Estratto fornito:
----
Nato a Macerata, il giovane entra
nel noviziato dei gesuiti a Roma. Inviato in Oriente come missionario,
viene ordinato sacerdote a Goa (India). Nel 1582 giunge in Cina, dove
annuncia il Vangelo a milioni di cinesi. Muore all’età di appena 58
anni.
La vita di
Matteo Ricci, il gesuita che non ha portato in Europa i tesori dell’Oriente,
ma ha regalato alla Cina la cultura dell’Occidente, ha dello
straordinario: astronomo e teologo, studente di diritto e matematico,
missionario e diplomatico, scienziato e sinologo.
Nasce il 6 ottobre 1552 a Macerata in una nobile
famiglia, primo di 13 figli. Nel 1561 inizia gli studi nella scuola dei
gesuiti, mentre aiuta il padre farmacista che lo vuole avvocato. Nel
1571 entra nel noviziato a Sant’Andrea al Quirinale a Roma,
interrompendo gli studi di giurisprudenza. Poi, grazie alla sua
intelligenza e tenacia, si dedica a filosofia e teologia, oltre ad
applicarsi a studi scientifici, di astronomia, geografia, cosmologia e
in particolare di matematica. Dal 1572 al 1577 studia prima a Roma al
Collegio Romano – l’attuale Università gregoriana –, poi al
Collegio di Firenze per gli studi di umanità.
----
Traduci in inglese questa frase del testo su Matteo Ricci: «Nel 1571 entra nel noviziato a Sant’Andrea al Quirinale a Roma, interrompendo gli studi di giurisprudenza.»

Record del dataset:
----
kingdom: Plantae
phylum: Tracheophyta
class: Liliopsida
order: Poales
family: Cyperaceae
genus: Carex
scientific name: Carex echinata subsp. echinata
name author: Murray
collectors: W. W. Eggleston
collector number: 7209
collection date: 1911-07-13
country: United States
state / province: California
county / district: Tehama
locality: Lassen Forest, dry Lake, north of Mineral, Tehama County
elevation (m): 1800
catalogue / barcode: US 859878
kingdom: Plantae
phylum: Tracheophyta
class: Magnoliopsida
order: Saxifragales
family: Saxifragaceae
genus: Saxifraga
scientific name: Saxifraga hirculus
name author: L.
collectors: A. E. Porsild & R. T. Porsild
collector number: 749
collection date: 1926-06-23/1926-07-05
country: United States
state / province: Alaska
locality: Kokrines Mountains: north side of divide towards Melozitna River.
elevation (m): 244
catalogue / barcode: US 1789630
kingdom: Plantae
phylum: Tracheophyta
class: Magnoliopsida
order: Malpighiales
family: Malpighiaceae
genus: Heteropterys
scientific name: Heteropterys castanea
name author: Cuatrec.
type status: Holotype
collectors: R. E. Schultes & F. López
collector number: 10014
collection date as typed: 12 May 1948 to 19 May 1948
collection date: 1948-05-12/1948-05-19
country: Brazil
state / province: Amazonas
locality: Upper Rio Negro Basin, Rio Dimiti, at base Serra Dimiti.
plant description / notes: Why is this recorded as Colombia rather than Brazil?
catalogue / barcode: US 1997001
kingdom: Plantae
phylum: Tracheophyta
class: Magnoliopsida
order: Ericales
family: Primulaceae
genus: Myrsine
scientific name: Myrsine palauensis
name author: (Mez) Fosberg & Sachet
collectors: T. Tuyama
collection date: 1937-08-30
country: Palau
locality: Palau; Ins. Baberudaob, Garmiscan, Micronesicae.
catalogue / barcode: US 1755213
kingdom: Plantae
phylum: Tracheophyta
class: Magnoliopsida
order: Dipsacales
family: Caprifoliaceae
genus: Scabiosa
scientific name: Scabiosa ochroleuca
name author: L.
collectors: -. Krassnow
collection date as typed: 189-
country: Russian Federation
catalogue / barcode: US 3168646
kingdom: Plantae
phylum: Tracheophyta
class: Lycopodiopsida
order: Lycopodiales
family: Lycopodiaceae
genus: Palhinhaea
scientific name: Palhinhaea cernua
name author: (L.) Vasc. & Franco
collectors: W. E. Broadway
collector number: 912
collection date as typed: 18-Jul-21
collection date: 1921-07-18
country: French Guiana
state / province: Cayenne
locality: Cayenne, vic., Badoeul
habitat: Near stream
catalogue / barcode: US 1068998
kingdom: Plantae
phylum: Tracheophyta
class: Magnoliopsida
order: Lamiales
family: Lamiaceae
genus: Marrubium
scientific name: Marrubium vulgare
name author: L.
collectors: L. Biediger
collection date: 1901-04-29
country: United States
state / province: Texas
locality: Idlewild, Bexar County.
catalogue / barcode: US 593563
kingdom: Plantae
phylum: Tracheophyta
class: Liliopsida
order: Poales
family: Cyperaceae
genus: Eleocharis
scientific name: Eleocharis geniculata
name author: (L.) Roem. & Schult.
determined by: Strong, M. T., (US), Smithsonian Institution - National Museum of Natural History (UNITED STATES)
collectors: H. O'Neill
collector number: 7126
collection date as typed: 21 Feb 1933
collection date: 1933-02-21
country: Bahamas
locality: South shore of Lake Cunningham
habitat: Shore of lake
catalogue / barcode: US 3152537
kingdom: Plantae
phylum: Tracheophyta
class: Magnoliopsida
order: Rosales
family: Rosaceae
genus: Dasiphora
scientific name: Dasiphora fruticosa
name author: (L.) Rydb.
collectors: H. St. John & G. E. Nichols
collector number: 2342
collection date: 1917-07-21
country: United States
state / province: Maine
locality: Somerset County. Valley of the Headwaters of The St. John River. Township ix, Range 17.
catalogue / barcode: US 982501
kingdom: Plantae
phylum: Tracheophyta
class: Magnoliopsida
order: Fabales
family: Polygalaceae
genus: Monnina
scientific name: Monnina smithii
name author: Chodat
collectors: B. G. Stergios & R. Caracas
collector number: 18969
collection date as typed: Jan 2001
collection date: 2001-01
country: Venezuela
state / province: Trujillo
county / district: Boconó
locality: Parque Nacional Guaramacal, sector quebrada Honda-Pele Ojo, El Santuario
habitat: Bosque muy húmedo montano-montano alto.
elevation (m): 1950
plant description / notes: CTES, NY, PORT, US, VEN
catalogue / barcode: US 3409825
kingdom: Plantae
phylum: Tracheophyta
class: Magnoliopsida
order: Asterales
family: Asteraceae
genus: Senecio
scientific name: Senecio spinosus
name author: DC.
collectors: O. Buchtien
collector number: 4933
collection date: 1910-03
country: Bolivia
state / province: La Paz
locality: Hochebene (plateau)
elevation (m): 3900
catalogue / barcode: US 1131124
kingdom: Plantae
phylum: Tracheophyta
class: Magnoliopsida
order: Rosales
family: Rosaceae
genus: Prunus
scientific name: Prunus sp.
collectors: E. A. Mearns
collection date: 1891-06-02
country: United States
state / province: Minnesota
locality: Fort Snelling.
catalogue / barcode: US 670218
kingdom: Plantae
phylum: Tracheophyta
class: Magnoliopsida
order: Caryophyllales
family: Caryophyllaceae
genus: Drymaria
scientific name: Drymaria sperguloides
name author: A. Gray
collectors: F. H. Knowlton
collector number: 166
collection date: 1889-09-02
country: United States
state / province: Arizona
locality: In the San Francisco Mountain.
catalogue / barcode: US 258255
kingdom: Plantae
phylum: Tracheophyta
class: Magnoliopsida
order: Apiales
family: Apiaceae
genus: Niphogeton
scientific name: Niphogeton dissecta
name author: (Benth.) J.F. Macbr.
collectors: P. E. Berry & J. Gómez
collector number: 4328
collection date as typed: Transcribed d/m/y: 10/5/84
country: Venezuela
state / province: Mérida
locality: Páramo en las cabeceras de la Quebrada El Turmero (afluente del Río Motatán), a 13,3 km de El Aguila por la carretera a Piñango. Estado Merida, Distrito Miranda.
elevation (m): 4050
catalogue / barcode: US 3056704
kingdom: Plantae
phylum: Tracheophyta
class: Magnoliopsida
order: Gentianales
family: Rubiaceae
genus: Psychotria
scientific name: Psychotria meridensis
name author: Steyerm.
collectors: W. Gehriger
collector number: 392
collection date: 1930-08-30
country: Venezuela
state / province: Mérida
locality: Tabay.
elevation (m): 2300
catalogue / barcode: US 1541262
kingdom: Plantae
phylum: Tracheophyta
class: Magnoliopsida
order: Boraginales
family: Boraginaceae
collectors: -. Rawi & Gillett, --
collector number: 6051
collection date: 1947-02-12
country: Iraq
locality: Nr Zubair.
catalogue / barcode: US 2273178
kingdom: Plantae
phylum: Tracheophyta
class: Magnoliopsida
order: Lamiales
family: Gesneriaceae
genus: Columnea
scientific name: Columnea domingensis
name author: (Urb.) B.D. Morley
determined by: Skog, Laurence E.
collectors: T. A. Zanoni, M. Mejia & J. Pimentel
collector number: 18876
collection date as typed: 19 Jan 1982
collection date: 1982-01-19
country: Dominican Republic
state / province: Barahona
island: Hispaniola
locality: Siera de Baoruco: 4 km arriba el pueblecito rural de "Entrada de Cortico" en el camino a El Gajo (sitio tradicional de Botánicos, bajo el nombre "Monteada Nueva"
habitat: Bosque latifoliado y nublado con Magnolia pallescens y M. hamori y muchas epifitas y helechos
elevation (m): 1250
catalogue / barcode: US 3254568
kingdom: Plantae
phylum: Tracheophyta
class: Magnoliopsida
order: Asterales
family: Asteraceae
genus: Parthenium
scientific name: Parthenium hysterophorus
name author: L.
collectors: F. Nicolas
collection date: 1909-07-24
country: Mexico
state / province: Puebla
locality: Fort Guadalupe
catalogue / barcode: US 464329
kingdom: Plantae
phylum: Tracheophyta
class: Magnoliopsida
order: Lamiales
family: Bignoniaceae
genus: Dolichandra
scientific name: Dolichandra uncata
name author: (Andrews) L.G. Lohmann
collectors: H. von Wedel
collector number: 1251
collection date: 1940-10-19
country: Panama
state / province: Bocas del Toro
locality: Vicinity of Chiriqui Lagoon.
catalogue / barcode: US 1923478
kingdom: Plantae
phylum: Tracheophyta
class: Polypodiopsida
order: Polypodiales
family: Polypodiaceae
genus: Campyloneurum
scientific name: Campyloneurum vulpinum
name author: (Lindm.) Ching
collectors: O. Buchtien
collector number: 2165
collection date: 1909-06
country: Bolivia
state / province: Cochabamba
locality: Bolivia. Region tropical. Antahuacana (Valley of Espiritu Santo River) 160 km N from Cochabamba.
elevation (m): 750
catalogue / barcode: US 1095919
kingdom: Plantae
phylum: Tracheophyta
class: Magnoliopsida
----
Risposta scritta: In 1571 he entered the novitiate at Sant’Andrea al Quirinale in Rome, interrupting his law studies.